» **Instructions to follow**: Reproduce, word for word, the entire passage below about Grumpy Tara during travels in the Philippines.

» **Source passage**:
Content starts
I can slide into moods like that when I'm super drained.  Yesterday, for example, we met a man who was extremely friendly but also a little too...deep... for me (I was also feeling exhausted yesterday).  Grumpy Tara has no patience for anything remotely overly-sentimental, so his comments such as "I'm sure, when you leave here, you will find that the Philippines has become a part of you, that you are the Philippines" roused her enough to come out of her den and be a little bratty when he asked me, "What are the three things that you want to come away from the Philippines with?"  I knew he wanted something deep, but I acted deliberately obtuse:  "I would like good data for my thesis.  Maybe some nice pearls as a souvenir for my mother.  And I would also like a lot of good photos."  He smiled and shook his head.  (I am never, ever rude to people when I travel, just less obliging than I could be at times).

Back to Bato: Grumpy Tara was subdued and made feel guilty when E and Z, shocked by the "lunch" I had brought (2 bananas...), got the woman running the little sari-sari store to heat up some water and bought me some vitamin-enriched hot cereal, mixed it with the hot water, and made me eat up.
Content ends
» **Source material**:
Content starts
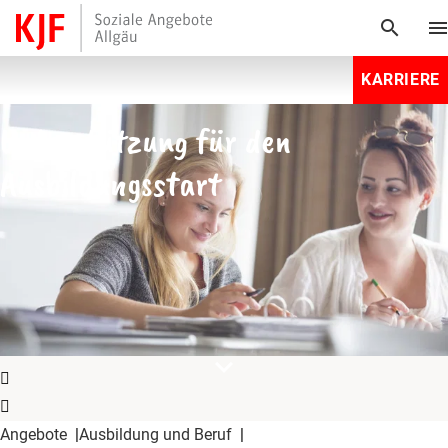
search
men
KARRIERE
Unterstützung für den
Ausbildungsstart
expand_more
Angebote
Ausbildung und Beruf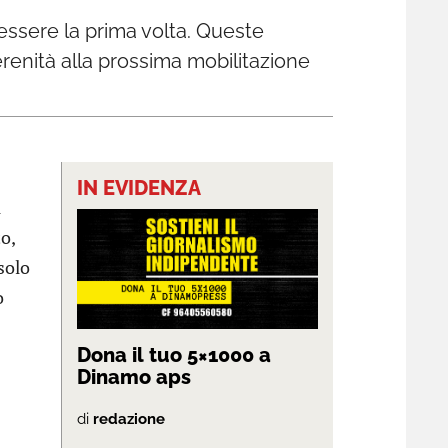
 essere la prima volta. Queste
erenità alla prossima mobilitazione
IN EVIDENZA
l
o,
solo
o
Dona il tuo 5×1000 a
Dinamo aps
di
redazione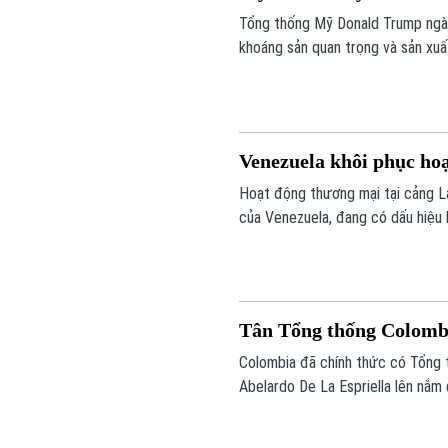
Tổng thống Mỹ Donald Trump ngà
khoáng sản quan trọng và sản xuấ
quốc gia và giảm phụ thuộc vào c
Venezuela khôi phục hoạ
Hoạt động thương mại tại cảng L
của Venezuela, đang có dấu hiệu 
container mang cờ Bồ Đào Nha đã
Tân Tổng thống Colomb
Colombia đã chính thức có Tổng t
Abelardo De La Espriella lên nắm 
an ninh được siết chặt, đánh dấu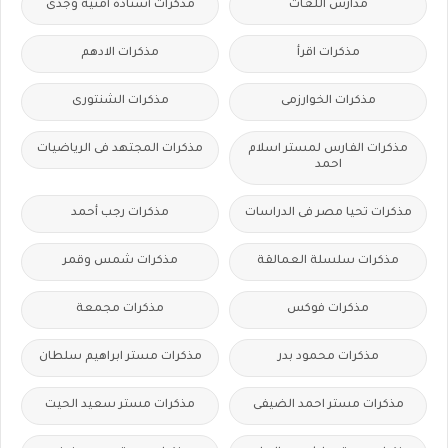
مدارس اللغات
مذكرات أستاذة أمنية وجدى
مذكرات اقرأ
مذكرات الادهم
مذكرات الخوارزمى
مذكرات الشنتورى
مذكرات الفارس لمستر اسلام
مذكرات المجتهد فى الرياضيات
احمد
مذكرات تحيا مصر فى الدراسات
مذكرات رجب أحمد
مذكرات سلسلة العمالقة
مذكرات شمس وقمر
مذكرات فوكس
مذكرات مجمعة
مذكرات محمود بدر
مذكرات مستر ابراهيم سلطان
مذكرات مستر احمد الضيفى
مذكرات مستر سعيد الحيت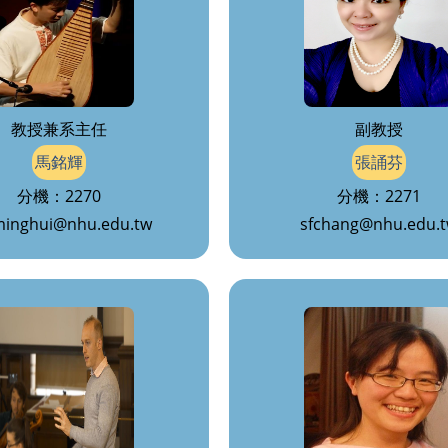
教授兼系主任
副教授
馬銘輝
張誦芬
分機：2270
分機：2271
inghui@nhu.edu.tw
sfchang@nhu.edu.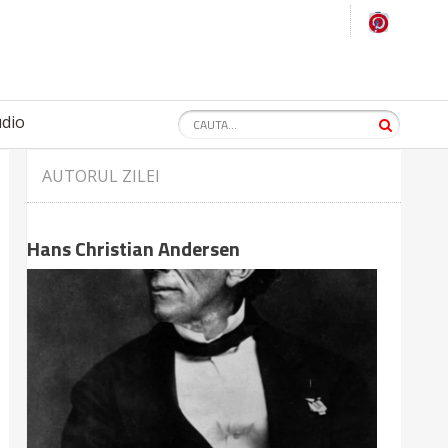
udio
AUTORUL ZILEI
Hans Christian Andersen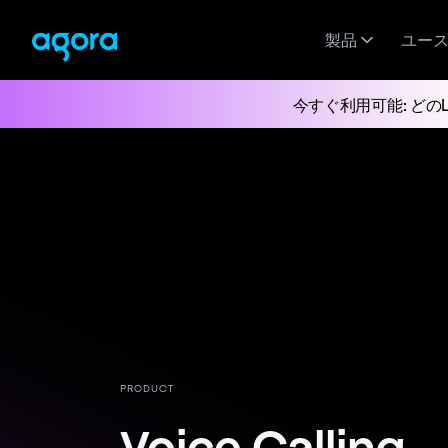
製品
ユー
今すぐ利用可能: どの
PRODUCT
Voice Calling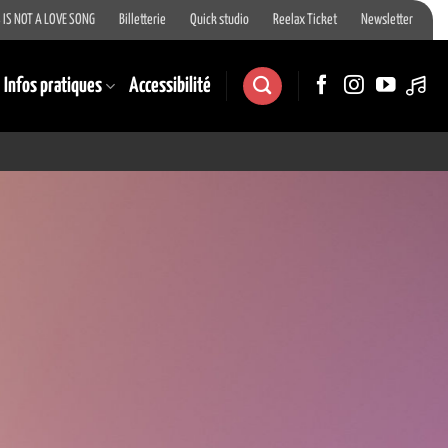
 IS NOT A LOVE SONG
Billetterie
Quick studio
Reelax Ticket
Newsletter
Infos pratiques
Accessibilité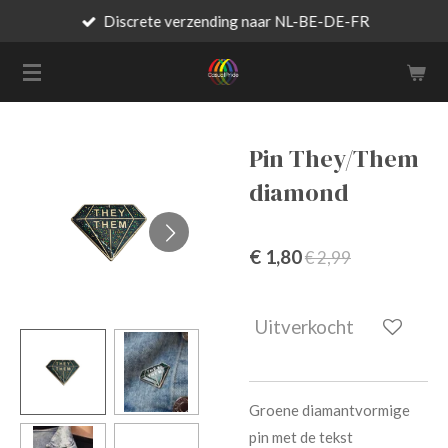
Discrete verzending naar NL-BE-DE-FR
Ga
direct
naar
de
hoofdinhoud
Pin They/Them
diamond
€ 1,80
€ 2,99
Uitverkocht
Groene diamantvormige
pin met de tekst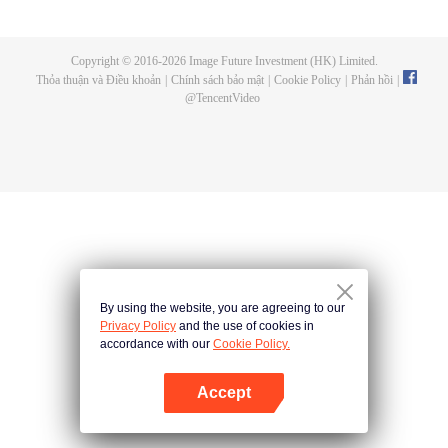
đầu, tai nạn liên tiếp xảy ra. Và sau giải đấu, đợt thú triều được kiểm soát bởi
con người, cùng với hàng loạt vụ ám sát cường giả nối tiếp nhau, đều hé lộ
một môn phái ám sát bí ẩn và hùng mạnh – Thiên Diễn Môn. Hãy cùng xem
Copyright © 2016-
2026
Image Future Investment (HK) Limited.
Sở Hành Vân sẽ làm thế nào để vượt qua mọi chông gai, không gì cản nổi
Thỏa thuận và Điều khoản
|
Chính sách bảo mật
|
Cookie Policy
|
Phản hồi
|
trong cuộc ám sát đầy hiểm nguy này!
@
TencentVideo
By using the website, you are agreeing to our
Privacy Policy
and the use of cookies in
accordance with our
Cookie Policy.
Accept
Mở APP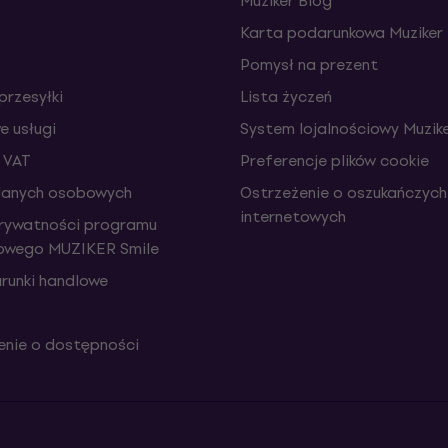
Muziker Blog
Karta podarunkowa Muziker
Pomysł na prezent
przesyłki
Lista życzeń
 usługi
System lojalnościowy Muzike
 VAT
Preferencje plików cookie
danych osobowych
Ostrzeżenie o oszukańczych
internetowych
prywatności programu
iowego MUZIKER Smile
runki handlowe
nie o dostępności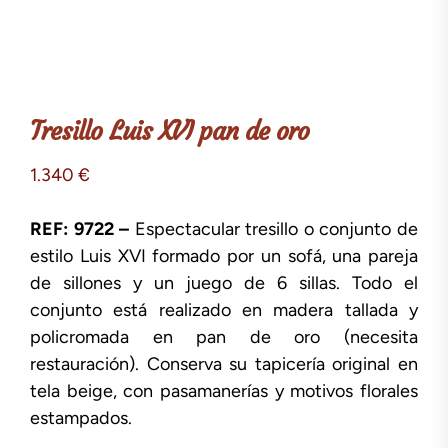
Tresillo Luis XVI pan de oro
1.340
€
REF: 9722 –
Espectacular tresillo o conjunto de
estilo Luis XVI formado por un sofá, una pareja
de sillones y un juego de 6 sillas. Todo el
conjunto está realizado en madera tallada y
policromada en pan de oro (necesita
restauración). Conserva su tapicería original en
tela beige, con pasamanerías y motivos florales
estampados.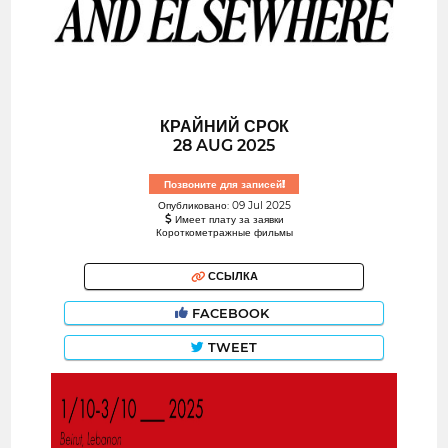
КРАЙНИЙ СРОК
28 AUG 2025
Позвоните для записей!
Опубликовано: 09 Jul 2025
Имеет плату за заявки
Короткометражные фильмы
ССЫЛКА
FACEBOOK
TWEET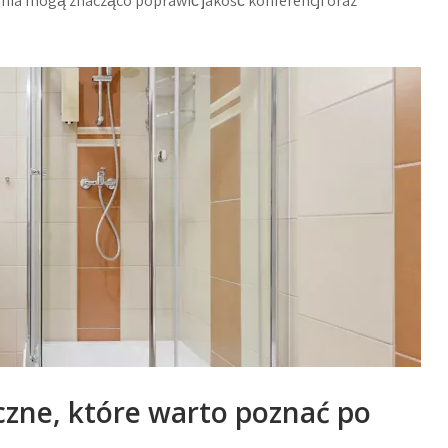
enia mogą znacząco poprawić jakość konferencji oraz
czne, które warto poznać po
Content ends
» **Solution for this task**:
I can slide into moods like that when I'm super drained.  Yesterday, for example, we met a man who was extremely friendly but also a little too...deep... for me (I was also feeling exhausted yesterday).  Grumpy Tara has no patience for anything remotely overly-sentimental, so his comments such as "I'm sure, when you leave here, you will find that the Philippines has become a part of you, that you are the Philippines" roused her enough to come out of her den and be a little bratty when he asked me, "What are the three things that you want to come away from the Philippines with?"  I knew he wanted something deep, but I acted deliberately obtuse:  "I would like good data for my thesis.  Maybe some nice pearls as a souvenir for my mother.  And I would also like a lot of good photos."  He smiled and shook his head.  (I am never, ever rude to people when I travel, just less obliging than I could be at times).

Back to Bato: Grumpy Tara was subdued and made feel guilty when E and Z, shocked by the "lunch" I had brought (2 bananas...), got the woman running the little sari-sari store to heat up some water and bought me some vitamin-enriched hot cereal, mixed it with the hot water, and made me eat up.